Lesley Welch (6 August 1925 – 1 September 2014) was an Australian bandleader, singer, pianist and recording artist, popular in the 1940s and 1950s.

== Career ==
Lesley Welch was born in England in Newcastle-on-Tyne, but his family moved to Australia when he was young, and settled in Gladesville, New South Wales. After teaching himself piano, Welch began playing blues at parties and nightclubs during the 1940s. He toured nationally, performing jazz and appearing on radio, and in 1948 he was voted King of Swing at a Sydney Town Hall concert.

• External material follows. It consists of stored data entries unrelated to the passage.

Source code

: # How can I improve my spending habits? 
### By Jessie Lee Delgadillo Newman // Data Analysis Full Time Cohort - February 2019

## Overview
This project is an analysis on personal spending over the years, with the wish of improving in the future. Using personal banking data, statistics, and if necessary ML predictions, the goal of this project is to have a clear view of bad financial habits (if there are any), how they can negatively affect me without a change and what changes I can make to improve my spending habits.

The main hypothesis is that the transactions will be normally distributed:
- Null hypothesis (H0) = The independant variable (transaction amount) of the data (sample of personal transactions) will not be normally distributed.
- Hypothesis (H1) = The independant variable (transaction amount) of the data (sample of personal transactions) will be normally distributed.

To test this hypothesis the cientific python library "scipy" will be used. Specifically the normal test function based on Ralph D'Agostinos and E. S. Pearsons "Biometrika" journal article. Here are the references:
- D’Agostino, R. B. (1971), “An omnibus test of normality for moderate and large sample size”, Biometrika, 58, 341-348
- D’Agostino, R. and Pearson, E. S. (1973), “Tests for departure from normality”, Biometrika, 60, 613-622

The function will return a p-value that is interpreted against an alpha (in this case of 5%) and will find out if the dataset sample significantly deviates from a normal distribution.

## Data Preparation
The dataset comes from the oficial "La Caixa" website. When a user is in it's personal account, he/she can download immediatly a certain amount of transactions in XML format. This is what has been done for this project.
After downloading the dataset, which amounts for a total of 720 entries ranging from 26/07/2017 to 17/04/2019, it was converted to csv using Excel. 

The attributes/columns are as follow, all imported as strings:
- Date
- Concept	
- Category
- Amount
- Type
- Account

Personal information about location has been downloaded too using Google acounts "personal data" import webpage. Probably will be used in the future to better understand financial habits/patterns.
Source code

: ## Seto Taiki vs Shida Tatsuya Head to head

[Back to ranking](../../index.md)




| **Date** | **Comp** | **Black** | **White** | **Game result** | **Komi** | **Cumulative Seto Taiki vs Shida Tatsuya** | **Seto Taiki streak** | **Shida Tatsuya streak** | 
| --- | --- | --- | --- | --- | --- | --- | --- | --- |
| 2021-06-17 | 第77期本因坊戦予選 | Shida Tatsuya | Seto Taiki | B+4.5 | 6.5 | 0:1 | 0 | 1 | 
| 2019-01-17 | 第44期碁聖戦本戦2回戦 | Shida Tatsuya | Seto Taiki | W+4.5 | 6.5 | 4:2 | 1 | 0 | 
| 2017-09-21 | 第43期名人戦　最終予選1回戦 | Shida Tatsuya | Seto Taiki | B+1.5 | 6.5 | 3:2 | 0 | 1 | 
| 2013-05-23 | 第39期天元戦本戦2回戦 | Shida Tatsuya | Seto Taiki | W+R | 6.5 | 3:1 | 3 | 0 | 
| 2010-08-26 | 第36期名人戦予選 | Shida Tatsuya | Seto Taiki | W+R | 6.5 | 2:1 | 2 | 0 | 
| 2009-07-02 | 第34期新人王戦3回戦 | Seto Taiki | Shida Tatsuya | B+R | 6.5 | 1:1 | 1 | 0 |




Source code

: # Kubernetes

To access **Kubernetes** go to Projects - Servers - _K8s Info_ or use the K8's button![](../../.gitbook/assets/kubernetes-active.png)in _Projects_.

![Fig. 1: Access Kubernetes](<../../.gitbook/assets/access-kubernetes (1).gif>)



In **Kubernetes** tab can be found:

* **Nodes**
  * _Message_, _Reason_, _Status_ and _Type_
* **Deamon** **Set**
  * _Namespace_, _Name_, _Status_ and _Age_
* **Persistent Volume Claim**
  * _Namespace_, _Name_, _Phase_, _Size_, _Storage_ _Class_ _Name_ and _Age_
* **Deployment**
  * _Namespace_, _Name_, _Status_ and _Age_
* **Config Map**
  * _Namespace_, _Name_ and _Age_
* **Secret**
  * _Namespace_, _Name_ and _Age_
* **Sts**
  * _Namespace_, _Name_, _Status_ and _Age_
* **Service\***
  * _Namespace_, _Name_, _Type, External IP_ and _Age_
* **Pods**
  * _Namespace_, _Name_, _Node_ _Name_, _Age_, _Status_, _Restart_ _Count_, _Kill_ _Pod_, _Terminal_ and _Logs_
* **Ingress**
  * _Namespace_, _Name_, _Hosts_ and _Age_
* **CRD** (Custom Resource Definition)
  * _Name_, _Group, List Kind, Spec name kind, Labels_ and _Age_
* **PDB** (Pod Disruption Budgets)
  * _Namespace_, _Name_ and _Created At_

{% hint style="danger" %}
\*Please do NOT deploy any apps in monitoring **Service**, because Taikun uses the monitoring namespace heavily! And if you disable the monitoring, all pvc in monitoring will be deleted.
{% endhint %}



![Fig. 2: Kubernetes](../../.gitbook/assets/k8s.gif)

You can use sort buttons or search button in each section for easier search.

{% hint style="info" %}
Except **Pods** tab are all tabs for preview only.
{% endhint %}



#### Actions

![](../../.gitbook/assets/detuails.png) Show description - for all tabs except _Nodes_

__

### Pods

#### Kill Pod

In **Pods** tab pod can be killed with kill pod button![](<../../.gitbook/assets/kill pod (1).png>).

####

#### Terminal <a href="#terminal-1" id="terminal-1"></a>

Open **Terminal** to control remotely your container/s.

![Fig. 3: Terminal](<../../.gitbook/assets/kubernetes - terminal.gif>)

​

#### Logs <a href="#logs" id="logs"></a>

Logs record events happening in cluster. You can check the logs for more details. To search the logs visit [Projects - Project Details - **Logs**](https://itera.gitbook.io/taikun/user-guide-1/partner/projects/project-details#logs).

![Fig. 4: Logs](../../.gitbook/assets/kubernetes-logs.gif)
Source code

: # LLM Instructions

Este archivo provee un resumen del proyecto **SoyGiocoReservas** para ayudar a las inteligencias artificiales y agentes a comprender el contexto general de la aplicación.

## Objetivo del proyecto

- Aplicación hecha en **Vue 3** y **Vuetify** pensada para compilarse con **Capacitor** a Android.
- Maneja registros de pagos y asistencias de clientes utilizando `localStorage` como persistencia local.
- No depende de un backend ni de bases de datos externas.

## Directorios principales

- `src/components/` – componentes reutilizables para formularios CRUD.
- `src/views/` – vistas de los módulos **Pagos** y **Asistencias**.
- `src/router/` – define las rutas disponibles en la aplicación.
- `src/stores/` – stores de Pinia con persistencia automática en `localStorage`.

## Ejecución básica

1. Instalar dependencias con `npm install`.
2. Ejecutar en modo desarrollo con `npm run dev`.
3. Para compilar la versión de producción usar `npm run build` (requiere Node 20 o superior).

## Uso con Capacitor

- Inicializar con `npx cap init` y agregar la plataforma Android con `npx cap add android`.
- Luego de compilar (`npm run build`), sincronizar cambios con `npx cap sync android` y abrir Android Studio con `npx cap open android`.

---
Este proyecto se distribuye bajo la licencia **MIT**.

He signed a lifetime contract with the Australian Record Company (ARC) in 1949, and by 1952 had already recorded over 200 songs for them. He left ARC to set up rival Festival Records that year, and worked as A&R. In 1953 his album Tempos de Barrelhouse, was released by Festival as one of the first records by an Australian artist pressed at 33 RPM. During the 1950s, Welch performed with his jazz band at concerts targeted towards a teenage audience, but that were popular with all ages.

When he left Festival, Welch led the studio orchestra at the Seven Network in Sydney and later worked for Reg Grundy producing game shows.

Welch was later called "the Invisible Man of Australian music history" and "Australia's great anticipator of rock'n'roll" for his early work performing rock music in Australia. In 1950 he was described as "probably the biggest name in the Australian jazz field today."

Les Welch died in September 2014, aged 89.